[DIRECTIONS]
Nothing other than the lines from the one containing "12-20069 0910 MV" through the last line of the data below should be output, each reproduced exactly.

INPUT FOR THIS TASK Start Marker

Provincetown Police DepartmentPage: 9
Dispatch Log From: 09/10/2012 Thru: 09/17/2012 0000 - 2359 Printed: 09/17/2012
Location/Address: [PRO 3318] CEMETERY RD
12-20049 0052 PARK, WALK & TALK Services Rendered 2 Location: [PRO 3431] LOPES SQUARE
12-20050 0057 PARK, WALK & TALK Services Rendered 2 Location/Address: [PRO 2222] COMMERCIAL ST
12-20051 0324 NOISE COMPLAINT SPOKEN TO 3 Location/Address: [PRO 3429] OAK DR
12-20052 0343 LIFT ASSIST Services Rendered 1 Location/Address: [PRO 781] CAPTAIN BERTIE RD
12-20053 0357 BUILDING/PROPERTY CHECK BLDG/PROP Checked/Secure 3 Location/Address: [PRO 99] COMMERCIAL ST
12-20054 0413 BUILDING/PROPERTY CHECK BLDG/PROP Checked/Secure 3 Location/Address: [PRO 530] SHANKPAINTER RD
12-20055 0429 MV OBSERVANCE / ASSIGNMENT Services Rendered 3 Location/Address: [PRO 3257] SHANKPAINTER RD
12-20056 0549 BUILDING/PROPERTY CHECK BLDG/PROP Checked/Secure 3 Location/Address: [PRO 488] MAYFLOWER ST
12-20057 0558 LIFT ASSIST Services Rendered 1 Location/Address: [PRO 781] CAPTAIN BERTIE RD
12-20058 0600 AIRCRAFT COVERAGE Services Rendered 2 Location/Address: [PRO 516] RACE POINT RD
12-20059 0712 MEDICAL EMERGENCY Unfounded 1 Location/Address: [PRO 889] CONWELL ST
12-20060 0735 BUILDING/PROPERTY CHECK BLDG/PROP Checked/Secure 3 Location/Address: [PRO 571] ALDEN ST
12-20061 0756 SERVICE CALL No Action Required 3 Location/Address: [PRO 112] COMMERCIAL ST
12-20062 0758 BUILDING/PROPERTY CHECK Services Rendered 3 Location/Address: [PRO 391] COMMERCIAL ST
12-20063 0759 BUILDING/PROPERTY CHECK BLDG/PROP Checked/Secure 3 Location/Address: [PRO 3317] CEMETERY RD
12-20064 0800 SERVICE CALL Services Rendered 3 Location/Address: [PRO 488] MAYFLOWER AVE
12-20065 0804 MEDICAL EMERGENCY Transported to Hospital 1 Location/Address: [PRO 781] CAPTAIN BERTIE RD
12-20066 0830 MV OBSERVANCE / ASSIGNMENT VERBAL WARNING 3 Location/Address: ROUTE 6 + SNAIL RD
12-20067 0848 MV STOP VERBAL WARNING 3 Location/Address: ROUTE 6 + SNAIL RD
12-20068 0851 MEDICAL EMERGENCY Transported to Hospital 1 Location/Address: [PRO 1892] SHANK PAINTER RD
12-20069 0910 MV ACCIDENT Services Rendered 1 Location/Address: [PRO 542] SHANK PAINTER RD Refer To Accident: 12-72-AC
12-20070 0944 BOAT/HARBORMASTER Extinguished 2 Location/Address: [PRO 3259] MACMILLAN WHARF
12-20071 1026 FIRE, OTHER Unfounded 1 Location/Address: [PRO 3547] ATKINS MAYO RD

INPUT FOR THIS TASK End Marker

[RESPONSE TO THIS TASK]
12-20069 0910 MV ACCIDENT Services Rendered 1 Location/Address: [PRO 542] SHANK PAINTER RD Refer To Accident: 12-72-AC
12-20070 0944 BOAT/HARBORMASTER Extinguished 2 Location/Address: [PRO 3259] MACMILLAN WHARF
12-20071 1026 FIRE, OTHER Unfounded 1 Location/Address: [PRO 3547] ATKINS MAYO RD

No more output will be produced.